- _Data for processing_
## Start

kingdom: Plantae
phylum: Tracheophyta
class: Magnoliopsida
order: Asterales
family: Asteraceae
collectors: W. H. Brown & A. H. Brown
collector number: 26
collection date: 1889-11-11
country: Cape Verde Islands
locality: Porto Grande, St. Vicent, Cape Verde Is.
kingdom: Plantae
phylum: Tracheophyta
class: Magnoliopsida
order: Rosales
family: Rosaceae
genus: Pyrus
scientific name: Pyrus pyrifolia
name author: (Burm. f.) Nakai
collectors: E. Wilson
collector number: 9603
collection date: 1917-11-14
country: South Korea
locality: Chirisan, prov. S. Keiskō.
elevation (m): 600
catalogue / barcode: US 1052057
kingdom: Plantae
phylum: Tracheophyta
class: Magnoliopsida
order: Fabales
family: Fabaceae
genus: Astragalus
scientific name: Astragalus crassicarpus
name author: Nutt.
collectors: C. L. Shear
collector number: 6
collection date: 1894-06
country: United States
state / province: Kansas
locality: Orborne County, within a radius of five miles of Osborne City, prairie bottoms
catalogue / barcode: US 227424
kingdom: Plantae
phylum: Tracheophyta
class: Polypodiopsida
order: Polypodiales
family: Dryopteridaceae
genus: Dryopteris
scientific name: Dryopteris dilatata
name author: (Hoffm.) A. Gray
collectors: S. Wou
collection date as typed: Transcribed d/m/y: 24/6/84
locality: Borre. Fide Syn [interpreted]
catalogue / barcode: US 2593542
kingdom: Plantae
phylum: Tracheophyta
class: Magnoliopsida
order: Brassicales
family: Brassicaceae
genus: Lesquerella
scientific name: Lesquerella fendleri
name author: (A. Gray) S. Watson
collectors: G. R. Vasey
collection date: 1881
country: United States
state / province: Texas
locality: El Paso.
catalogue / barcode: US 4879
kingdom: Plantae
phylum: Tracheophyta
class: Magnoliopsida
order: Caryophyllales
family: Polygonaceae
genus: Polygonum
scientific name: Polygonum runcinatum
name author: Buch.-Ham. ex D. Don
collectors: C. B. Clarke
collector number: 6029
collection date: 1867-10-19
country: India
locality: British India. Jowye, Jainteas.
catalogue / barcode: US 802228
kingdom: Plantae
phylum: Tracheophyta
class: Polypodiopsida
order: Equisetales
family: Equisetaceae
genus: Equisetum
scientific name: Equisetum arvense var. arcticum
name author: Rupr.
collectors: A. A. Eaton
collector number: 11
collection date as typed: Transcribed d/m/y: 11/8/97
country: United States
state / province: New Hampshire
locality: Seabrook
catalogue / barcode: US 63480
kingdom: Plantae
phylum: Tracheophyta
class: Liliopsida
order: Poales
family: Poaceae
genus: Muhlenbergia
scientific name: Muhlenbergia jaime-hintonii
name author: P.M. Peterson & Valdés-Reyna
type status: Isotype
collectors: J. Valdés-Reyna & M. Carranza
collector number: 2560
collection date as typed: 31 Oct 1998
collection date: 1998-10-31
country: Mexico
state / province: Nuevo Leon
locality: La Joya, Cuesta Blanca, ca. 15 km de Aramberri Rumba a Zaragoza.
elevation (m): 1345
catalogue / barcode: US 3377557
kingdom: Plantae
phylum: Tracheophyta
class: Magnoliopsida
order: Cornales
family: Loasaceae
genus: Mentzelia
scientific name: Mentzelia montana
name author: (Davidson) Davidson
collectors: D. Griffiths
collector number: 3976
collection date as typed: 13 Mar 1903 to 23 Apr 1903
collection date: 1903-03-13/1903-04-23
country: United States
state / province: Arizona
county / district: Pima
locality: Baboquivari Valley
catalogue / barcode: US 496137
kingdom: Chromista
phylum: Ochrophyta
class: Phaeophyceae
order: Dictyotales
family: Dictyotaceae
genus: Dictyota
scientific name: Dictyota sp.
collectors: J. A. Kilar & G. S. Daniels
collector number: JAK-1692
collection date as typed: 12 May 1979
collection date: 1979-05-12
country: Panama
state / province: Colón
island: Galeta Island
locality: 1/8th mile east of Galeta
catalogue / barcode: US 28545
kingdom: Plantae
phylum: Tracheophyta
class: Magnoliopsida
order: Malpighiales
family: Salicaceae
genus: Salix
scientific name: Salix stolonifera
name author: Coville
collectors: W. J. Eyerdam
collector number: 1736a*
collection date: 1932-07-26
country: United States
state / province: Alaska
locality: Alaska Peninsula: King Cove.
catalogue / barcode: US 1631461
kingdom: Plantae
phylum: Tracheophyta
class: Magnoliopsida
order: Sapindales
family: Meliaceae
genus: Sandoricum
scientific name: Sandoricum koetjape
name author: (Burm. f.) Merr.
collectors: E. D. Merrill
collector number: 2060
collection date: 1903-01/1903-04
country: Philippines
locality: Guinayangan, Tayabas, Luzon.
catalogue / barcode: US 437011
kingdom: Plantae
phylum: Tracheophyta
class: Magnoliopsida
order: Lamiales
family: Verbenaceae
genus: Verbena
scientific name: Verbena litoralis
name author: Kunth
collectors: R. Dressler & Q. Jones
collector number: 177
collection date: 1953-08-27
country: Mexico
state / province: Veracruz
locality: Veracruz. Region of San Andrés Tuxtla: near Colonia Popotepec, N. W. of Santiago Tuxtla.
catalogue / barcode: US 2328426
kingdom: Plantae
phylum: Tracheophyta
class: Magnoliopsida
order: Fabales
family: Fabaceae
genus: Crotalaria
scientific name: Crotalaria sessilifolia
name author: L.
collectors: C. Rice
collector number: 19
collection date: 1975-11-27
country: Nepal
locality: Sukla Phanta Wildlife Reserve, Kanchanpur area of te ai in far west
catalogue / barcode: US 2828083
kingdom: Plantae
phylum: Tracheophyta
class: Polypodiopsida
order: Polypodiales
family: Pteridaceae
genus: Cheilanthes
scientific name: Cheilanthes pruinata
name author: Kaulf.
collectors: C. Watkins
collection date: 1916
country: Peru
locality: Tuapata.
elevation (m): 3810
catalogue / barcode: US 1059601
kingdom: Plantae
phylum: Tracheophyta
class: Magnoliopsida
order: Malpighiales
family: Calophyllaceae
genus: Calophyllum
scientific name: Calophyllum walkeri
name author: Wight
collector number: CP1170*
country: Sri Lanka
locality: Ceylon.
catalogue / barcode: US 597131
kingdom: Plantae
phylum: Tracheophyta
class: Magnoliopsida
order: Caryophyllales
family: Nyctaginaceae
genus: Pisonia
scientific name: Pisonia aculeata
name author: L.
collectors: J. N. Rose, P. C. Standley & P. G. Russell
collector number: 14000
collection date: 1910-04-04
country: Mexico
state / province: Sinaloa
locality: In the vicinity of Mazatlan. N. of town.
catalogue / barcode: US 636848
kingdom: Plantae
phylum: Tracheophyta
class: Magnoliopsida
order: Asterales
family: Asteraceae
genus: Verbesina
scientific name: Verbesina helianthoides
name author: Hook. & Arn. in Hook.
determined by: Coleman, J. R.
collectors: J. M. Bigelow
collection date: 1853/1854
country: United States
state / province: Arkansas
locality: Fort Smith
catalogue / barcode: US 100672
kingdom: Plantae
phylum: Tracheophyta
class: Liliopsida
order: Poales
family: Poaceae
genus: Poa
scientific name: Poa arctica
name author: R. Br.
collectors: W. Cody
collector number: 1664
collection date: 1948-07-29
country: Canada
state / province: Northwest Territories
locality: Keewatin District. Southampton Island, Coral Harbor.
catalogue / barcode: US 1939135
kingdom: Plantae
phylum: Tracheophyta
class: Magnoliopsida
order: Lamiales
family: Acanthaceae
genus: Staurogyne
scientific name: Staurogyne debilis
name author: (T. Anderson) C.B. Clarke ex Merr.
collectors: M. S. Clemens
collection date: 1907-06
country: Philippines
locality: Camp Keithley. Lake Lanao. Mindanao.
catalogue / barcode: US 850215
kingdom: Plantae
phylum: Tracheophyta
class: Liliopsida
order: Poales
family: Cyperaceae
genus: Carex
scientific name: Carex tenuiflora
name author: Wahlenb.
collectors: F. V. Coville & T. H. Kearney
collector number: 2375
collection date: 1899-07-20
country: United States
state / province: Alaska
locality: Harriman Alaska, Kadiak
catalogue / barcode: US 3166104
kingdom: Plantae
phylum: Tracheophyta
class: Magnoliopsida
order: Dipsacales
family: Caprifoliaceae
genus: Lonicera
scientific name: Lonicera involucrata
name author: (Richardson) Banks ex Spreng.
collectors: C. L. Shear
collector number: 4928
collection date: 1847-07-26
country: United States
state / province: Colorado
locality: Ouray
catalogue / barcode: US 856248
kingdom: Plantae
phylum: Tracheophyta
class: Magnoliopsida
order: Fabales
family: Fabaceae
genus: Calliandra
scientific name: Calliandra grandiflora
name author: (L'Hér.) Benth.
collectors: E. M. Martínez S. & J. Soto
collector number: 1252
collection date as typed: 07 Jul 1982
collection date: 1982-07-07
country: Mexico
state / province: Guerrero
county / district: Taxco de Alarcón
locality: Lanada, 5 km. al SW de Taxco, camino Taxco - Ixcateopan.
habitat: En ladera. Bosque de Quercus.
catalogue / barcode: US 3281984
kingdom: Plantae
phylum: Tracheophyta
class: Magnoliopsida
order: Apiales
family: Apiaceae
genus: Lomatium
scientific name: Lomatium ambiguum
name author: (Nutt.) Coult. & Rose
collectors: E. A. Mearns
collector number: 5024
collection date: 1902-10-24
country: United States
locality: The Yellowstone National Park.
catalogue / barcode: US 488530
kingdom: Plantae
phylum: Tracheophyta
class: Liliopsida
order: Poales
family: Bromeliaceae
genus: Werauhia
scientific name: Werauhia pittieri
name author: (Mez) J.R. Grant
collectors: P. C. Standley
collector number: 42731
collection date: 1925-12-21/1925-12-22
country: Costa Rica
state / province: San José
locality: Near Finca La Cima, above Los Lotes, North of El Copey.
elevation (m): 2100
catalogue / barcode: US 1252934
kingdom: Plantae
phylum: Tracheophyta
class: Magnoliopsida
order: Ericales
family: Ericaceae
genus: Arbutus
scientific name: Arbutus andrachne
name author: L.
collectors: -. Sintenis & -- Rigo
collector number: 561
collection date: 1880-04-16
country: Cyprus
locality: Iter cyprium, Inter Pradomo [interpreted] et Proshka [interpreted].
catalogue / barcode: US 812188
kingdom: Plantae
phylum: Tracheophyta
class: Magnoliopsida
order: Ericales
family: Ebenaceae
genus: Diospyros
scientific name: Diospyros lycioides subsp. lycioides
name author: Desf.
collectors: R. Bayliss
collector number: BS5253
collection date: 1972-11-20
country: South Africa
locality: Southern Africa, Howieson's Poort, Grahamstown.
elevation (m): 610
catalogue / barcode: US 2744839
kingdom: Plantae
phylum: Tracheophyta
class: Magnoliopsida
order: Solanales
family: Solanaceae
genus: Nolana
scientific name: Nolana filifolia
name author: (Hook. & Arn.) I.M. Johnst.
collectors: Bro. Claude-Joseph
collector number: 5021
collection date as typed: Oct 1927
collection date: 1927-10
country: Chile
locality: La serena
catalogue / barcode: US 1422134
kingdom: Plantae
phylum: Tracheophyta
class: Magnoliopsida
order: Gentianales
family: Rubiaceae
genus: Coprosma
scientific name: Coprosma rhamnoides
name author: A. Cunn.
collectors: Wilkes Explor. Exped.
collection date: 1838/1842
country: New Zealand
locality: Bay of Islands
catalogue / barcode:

## End

- _Request_
Give the lines of the material from the one containing "state / province: Guerrero" through the one containing "scientific name: Nolana filifolia" as a JSON list of strings, one string per line, with blank lines left out.

- _Reply_
[
  "state / province: Guerrero",
  "county / district: Taxco de Alarcón",
  "locality: Lanada, 5 km. al SW de Taxco, camino Taxco - Ixcateopan.",
  "habitat: En ladera. Bosque de Quercus.",
  "catalogue / barcode: US 3281984",
  "kingdom: Plantae",
  "phylum: Tracheophyta",
  "class: Magnoliopsida",
  "order: Apiales",
  "family: Apiaceae",
  "genus: Lomatium",
  "scientific name: Lomatium ambiguum",
  "name author: (Nutt.) Coult. & Rose",
  "collectors: E. A. Mearns",
  "collector number: 5024",
  "collection date: 1902-10-24",
  "country: United States",
  "locality: The Yellowstone National Park.",
  "catalogue / barcode: US 488530",
  "kingdom: Plantae",
  "phylum: Tracheophyta",
  "class: Liliopsida",
  "order: Poales",
  "family: Bromeliaceae",
  "genus: Werauhia",
  "scientific name: Werauhia pittieri",
  "name author: (Mez) J.R. Grant",
  "collectors: P. C. Standley",
  "collector number: 42731",
  "collection date: 1925-12-21/1925-12-22",
  "country: Costa Rica",
  "state / province: San José",
  "locality: Near Finca La Cima, above Los Lotes, North of El Copey.",
  "elevation (m): 2100",
  "catalogue / barcode: US 1252934",
  "kingdom: Plantae",
  "phylum: Tracheophyta",
  "class: Magnoliopsida",
  "order: Ericales",
  "family: Ericaceae",
  "genus: Arbutus",
  "scientific name: Arbutus andrachne",
  "name author: L.",
  "collectors: -. Sintenis & -- Rigo",
  "collector number: 561",
  "collection date: 1880-04-16",
  "country: Cyprus",
  "locality: Iter cyprium, Inter Pradomo [interpreted] et Proshka [interpreted].",
  "catalogue / barcode: US 812188",
  "kingdom: Plantae",
  "phylum: Tracheophyta",
  "class: Magnoliopsida",
  "order: Ericales",
  "family: Ebenaceae",
  "genus: Diospyros",
  "scientific name: Diospyros lycioides subsp. lycioides",
  "name author: Desf.",
  "collectors: R. Bayliss",
  "collector number: BS5253",
  "collection date: 1972-11-20",
  "country: South Africa",
  "locality: Southern Africa, Howieson's Poort, Grahamstown.",
  "elevation (m): 610",
  "catalogue / barcode: US 2744839",
  "kingdom: Plantae",
  "phylum: Tracheophyta",
  "class: Magnoliopsida",
  "order: Solanales",
  "family: Solanaceae",
  "genus: Nolana",
  "scientific name: Nolana filifolia"
]